Muzakir mengingatkan, Hari Kesaktian Pancasila bukan sekadar mengenang sejarah kelam ketika ideologi negara diuji, melainkan juga momentum memperkokoh kembali semangat persatuan. Di Aceh sendiri, nilai-nilai Pancasila menurutnya berpadu selaras dengan adat dan syariat Islam, sehingga menjadi dasar hidup yang harmonis bagi masyarakat.
“Pancasila meneguhkan kita untuk hidup dalam persatuan, saling menghormati perbedaan, serta mengutamakan musyawarah demi kemaslahatan bersama,” katanya.

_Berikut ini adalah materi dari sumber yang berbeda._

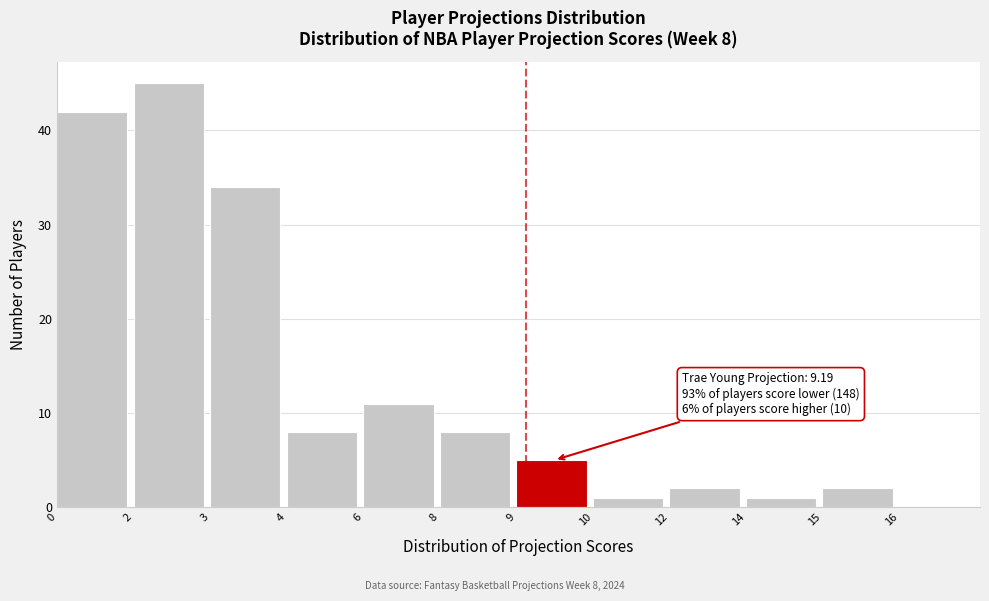

Reading left to right, list all the values displayed in this chart.

42	45	34	8	11	8	5	1	2	1	2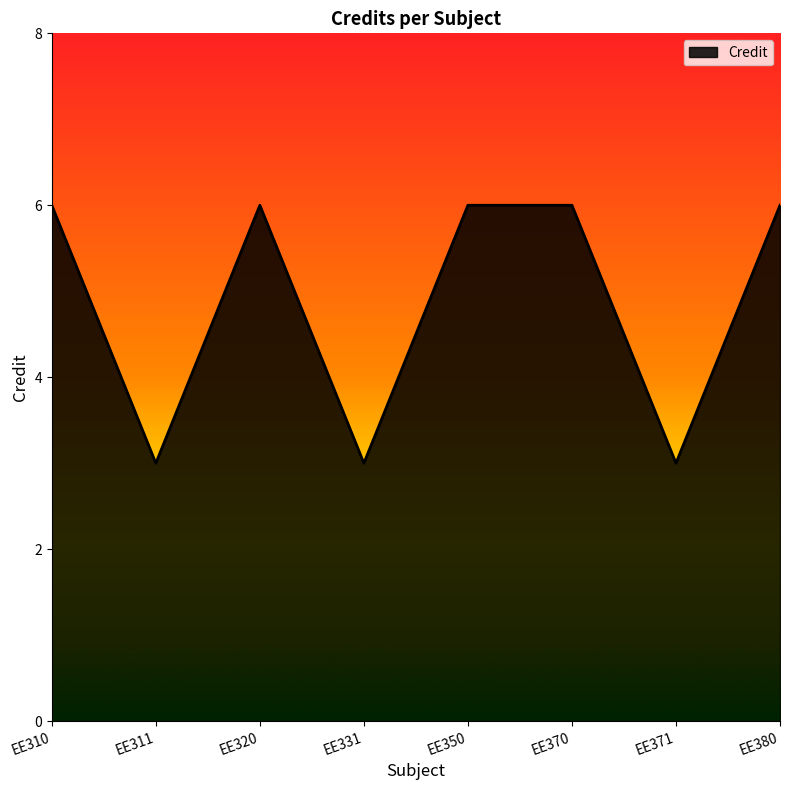

What is the difference between the second highest and minimum values?

3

Gubernur juga menekankan bahwa berbagai upaya pembangunan di Aceh—baik pendidikan, kesehatan, infrastruktur, maupun penguatan ekonomi berbasis syariah—hanya bisa berhasil jika masyarakat bersatu. “Semua ikhtiar ini tidak akan berhasil tanpa dukungan, kerja keras, dan kebersamaan seluruh elemen masyarakat Aceh,” tegasnya.
Diakhir pidatonya, Muzakir Manaf mengajak seluruh rakyat Aceh untuk menjadikan Hari Kesaktian Pancasila sebagai titik tolak memperkuat komitmen kebangsaan. “Mari kita satukan langkah, bersinergi, dan berkontribusi demi terwujudnya Aceh yang lebih maju, damai, dan sejahtera dalam bingkai Negara Kesatuan Republik Indonesia,” tutupnya.